Lyons and SS Cars were quickly gaining a reputation for building stylishly iconic cars. Lyons took this opportunity to evolve his thriving company a step further and arranged for the Standard Motor Company to produce engines and chassis to fit his latest designs, the SS I and SS II Coupés, which consisted of long, low rakish bodies, although hailed for their beauty, their performance did not live up to their looks.
Lyons spent the next few years improving the SS model range and in 1935 launched a car whose performance matched its looks – he named them SS 100 Jaguars. On 23 March 1945 the SS Cars shareholders in general meeting agreed to change the company’s name to Jaguar Cars Limited. Said Chairman William Lyons
“Unlike SS the name Jaguar is distinctive and cannot be connected or confused with any similar foreign name.”
At the 1948 Motor Show the XK 120, with the new XK engine, stole the show. Lyons had designed a sensationally beautiful and ultra modern open two-seater body. With a powerful engine, the 120 promised racing car performance on the road, yet with practicality and comfort. The orders flowed in and the XK 120 led Britain’s crucial post-war export drive, becoming the epitome of Hollywood style. Around 60% were exported to the USA, earning vital dollars to rebuild war-torn Britain.

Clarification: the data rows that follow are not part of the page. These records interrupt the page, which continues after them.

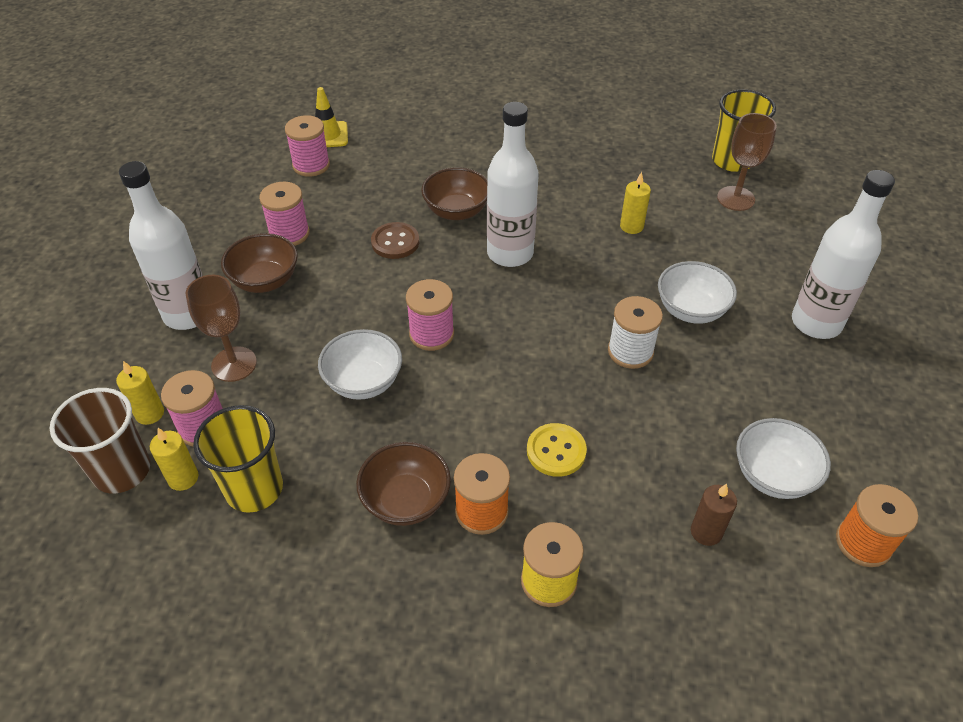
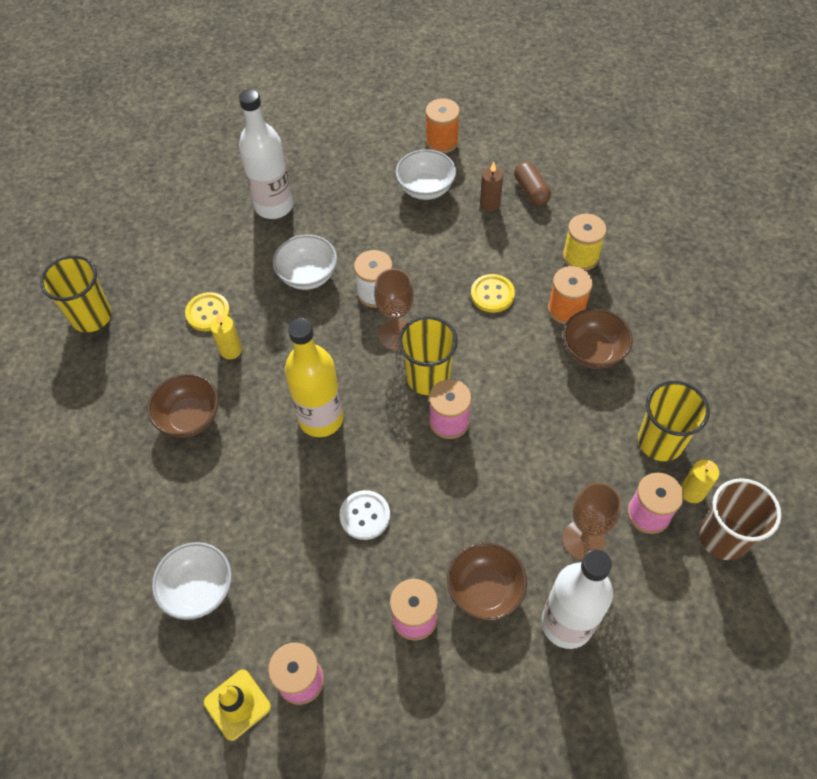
camera: 120 degrees left, 10 degrees up
yellow candle [116,361,164,425] -> none
white bowl [318,329,402,400] -> white bowl moved to [152,542,232,620]
brown button [371,222,419,259] -> white button [339,490,390,540]
brown bowl [421,167,487,220] -> brown bowl moved to [148,374,219,438]
white bottle [487,102,539,267] -> yellow bottle [285,318,344,437]
brown goblet [717,113,777,211] -> brown goblet moved to [374,269,414,351]
none -> yellow button [185,292,230,331]
none -> yellow cup [398,316,458,395]
none -> brown capsule [514,162,551,205]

The XK was also making a tremendous name for itself on the world’s racetracks and provided an important breakthrough for a young man called Stirling Moss. With Le Mans 24-hour race providing unparalleled publicity worldwide, Lyons was determined to win it. The competition model, designed the XK 120C or simply C-type, was based on the XK 120 but with a lighter body and chassis. Jaguar famously took victories in 1951 and 1953.
In 1961 the E-type was launched at the Geneva Motor Show, another enormous success for Jaguar, its pure lines and stunning sculptural shape epitomised its generation, as the XK120 had in the late 40’s. Over the coming years Jaguar built bigger and more powerful engines while staying true to the beauty of the brand and in 1971, Jaguar’s V12 engine was the first to be produced in quantity and enhanced Jaguar’s reputation for engineering integrity and innovation.
Lyons’ intention to build the business by producing world-class sporting saloons in larger numbers than the sports car market could support, hampered the growth of the Jaguar brand and in 1965 he accepted British Motor Corporation’s (BMC) offer to merge with Jaguar to form British Motor Holdings Limited (BMH). After almost 20 years, the merger was proving unsuccessful and resulted in Jaguar being floated off as a separate company on the stock market in 1984. Purchased by the American brand Ford, Jaguar never managed to deliver the style or performance of the brands heritage. Ford took the decision to sell Jaguar, along with another British brand, Land Rover to TATA motors, who merged the two businesses to become Jaguar Land Rover.
Jaguar is now enjoying a resurgence of its illustrious heritage, producing stylish, performance driven cars – the incredible F-Type Coupé is drenched in Lyon’s drive for outstanding beauty, performance and comfort.